**PASSAGE TO READ:**

It is, however, one of the contradictions of the Arab World that an absolute monarchy such as Qatar is arguably more representative than many of the regions nonmonarchies. Both Syria and Iraq, for example, are police states, ruled by dictators with absolute power exceeding that of most of the region's monarchies. More typical are the region's democracies which put on a show of elected leadership. Thus while the region's most populous nation, Egypt, is technically a democracy, the country has been long dominated by a single party, the National Democrats. Indeed, two times in 15 years, Egypt dissolved its parliament on grounds that the election procedures were unconstitutional. After Egypt's 1995 election, opposition candidates went to court to question the results in more than half of the nation's 444 seats open to vote.
Still, sincere efforts toward true elected democracy have surfaced in the 1990s. Yemen, for example, was much-praised for its open elections in 1993, but the political dissent the elections bred contributed to the civil war that broke out there in 1994. More encouragingly, Algeria ended the civil war that had raged there throughout much of the 1990s through the institution of national elections.
Nevertheless, in well over 20 years, only one Arab state—strife-torn Lebanon—has changed leadership through democratic elections. By the end of the 20th century, the length in office for Arab heads of state averaged 22 years.

**WHAT YOU ARE ASKED TO DO:** Will you reproduce the passage on Arab governments word for word, starting with "Still, sincere efforts" and going on through "of national elections."? Work only from the passage on Arab governments.

**DATA BELOW:**
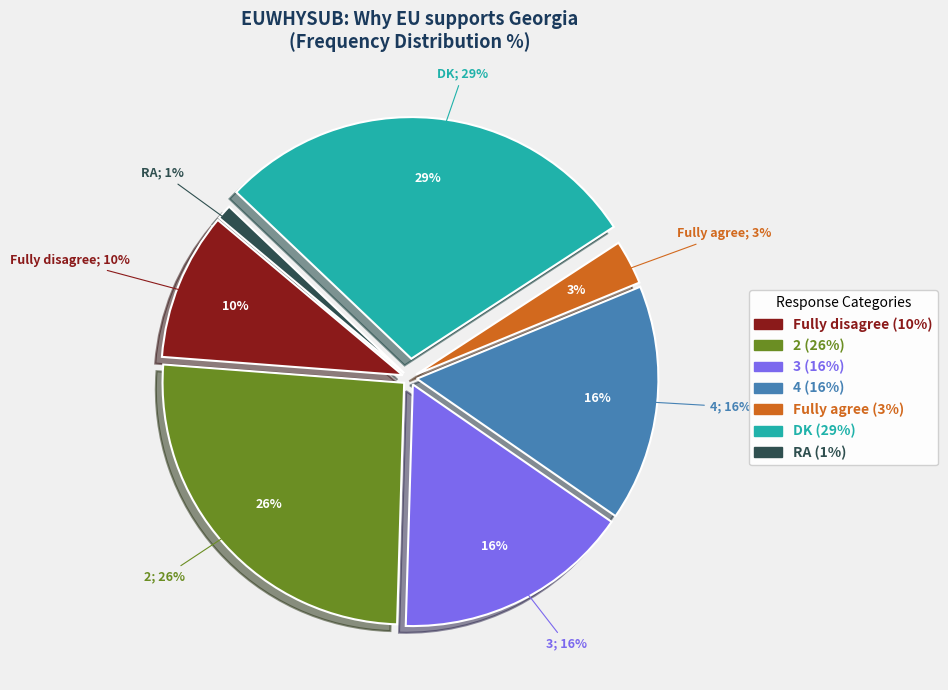

The 2 slice represents 35% of the pie. True or false?

False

**ANSWER TO THIS TASK:**
Still, sincere efforts toward true elected democracy have surfaced in the 1990s. Yemen, for example, was much-praised for its open elections in 1993, but the political dissent the elections bred contributed to the civil war that broke out there in 1994. More encouragingly, Algeria ended the civil war that had raged there throughout much of the 1990s through the institution of national elections.